Its purpose is to make it unfeasible to attack a leaked password database by using precomputed tables of password-hash-pairs.
That works because the salt only becomes known to the attacker as soon as he gets the actual (hardened) passwords; thereby rendering any precomputed attack impossible. (If you don't use a unique salt per password, but a global one, precomputed tables might still be used - although they would have to be precomputed specifically for your application's salt.)
When you store the salt somewhere else than right next to the password, you might gain some additional security, but it almost defeats the purpose: Every time you want to validate a password, you need both the salt and the hashed password, so they have to be very "close" (in an arichtectural sense) anyway.
Storing your salts separately offers some extra security, but not much - after all, the database should be the best protected place of the application, so if the attacker has access to the database, chances are he has access to any other data. On the other hand, you need a different salt for each user, which means you need a lot of salt - it is just not feasible to store it outside the database.
There is a practice of using a second piece of salt (sometimes called pepper) which is the same for all users, and storing it outside the database (maybe in an environment variable, or some sort of configuration file), so the attacker does not get access to it with a simple SQL injection. This adds some security, but as said above, don't expect too much from it, and use bcrypt or some other slow hashing method to defend against stolen salts.
I'd like to turn your attention to an interesting article on this of the title Storing Passwords Securely
TL;DR
The author in the article explains salting and pepper. Also, he/she argues that actually you do not want to use a cryptography hashing function for storing passwords. The two main traits of a hash are that
Obviouslty these requirements go against each other. So a compromise is made. You do not want the attacker to be able to compute their brute-force tries cheaply. Therefore, for better security, you actually need a Key Derivation Function, something that is one-way and which takes longer to compute (eg. 0.1 s).
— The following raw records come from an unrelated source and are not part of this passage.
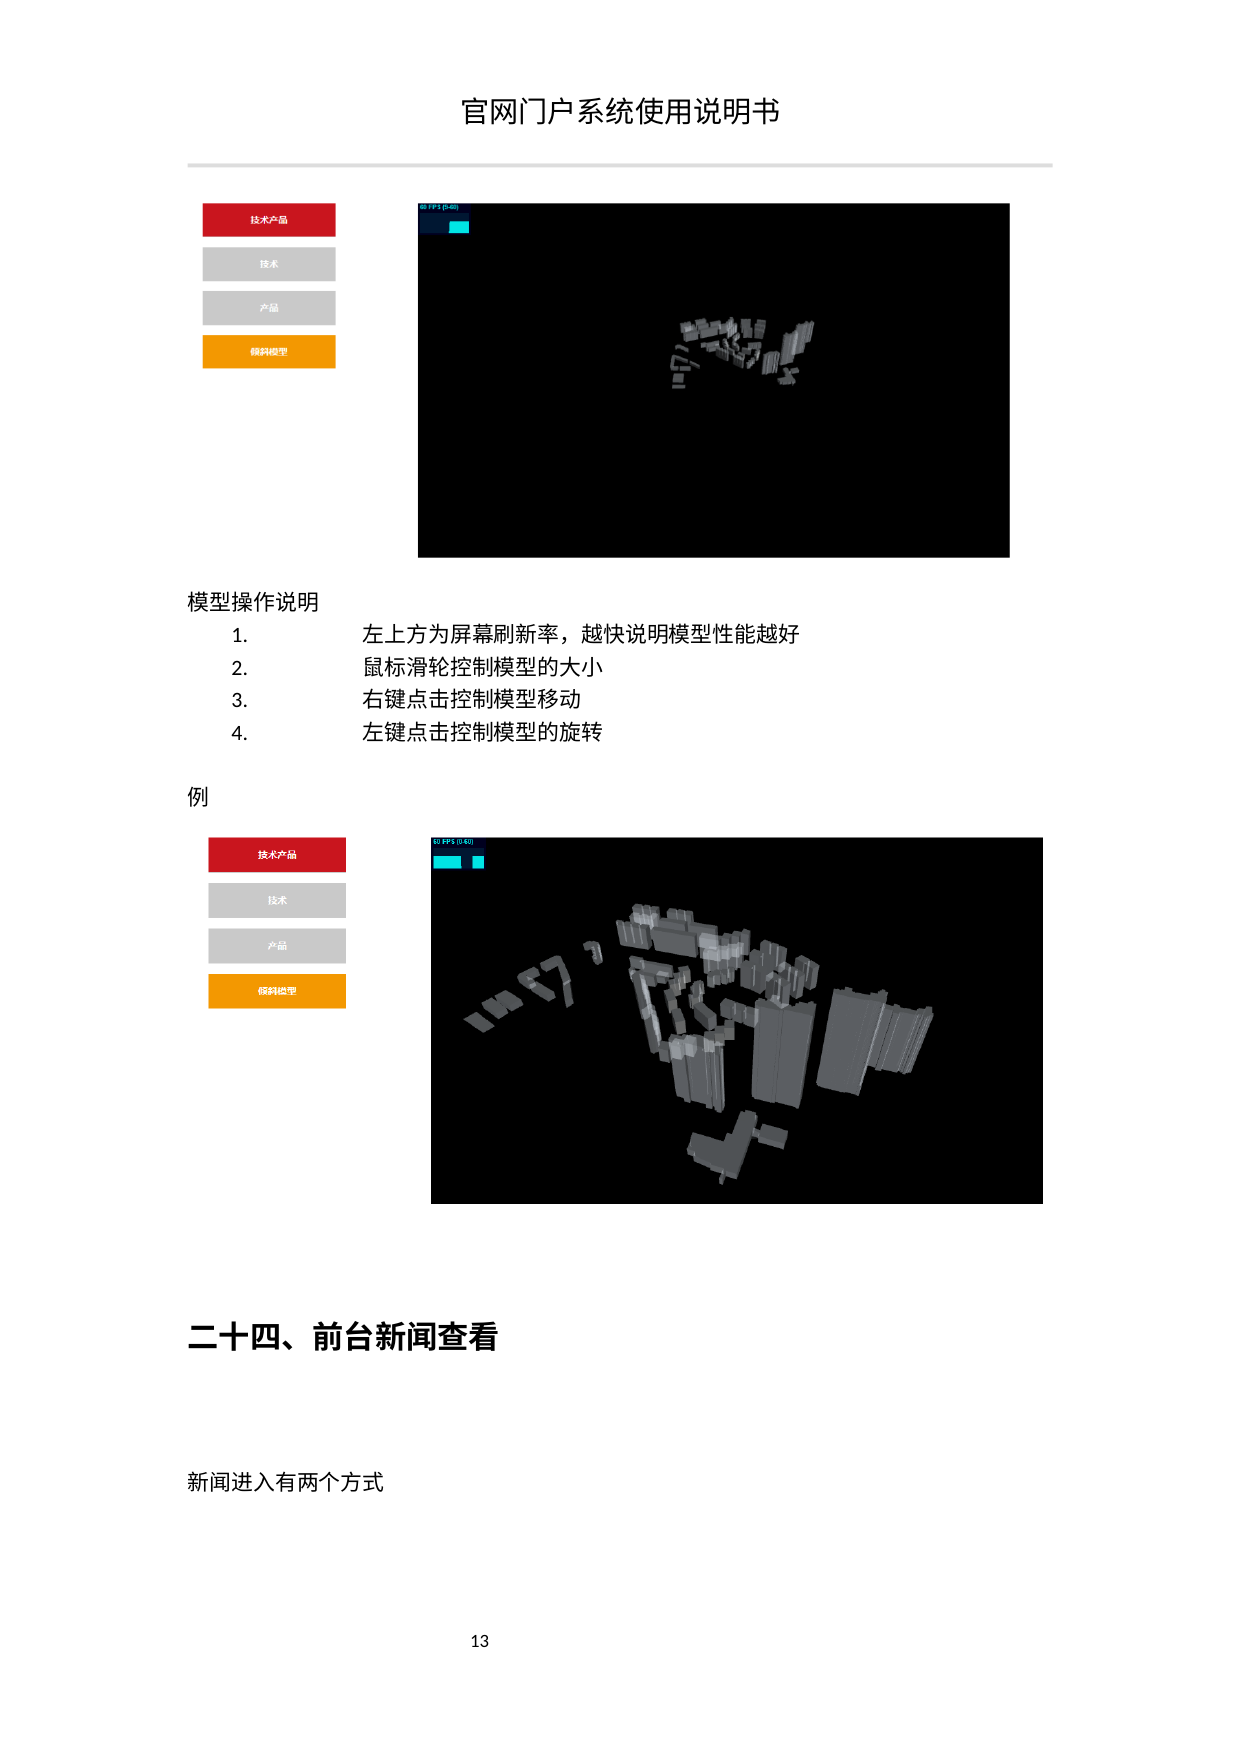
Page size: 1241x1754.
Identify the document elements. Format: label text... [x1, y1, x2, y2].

subtitle 前台新闻查看 [187, 1302, 1053, 1367]
list 鼠标滑轮控制模型的大小 [187, 649, 1053, 682]
picture [187, 812, 1053, 1210]
text 新闻进入有两个方式 [187, 1465, 1053, 1497]
text 模型操作说明 [187, 566, 1053, 617]
list 左键点击控制模型的旋转 [187, 714, 1053, 747]
list 右键点击控制模型移动 [187, 682, 1053, 714]
picture [187, 162, 1053, 566]
text 例 [187, 779, 1053, 812]
list 左上方为屏幕刷新率，越快说明模型性能越好 [187, 617, 1053, 649]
There are schemes/implementations how to do this, so called Adaptive Key Derivation Functions that are well studied and deemed secure (author names three: PBKDF2, bcrypt, scrypt)
I have seen PBKDF2 from many companies. And they are normally formed like $variant$cost factor$22 character salt$31 character hash as @Kat commented. So they are just stored in one place.
Salt and Password can be stored together because every random salt is different and that makes attacker to brute force each password. So rainbow table also need to be created again for each salt. Same password need to be brute forced each time as well.
Hashing password is just small part of security. Every service should ask users to change their password every year or few month. Or every service should use OAuth 2.0. And best practice is using the service that is already providing best security.
Well you do separate hash from salt in two different boxes - I hope you understand the correct answer. And make sure you have same amount of both, like 256bit salt, 256bit hash, you can increase security if using simple isolated salt server.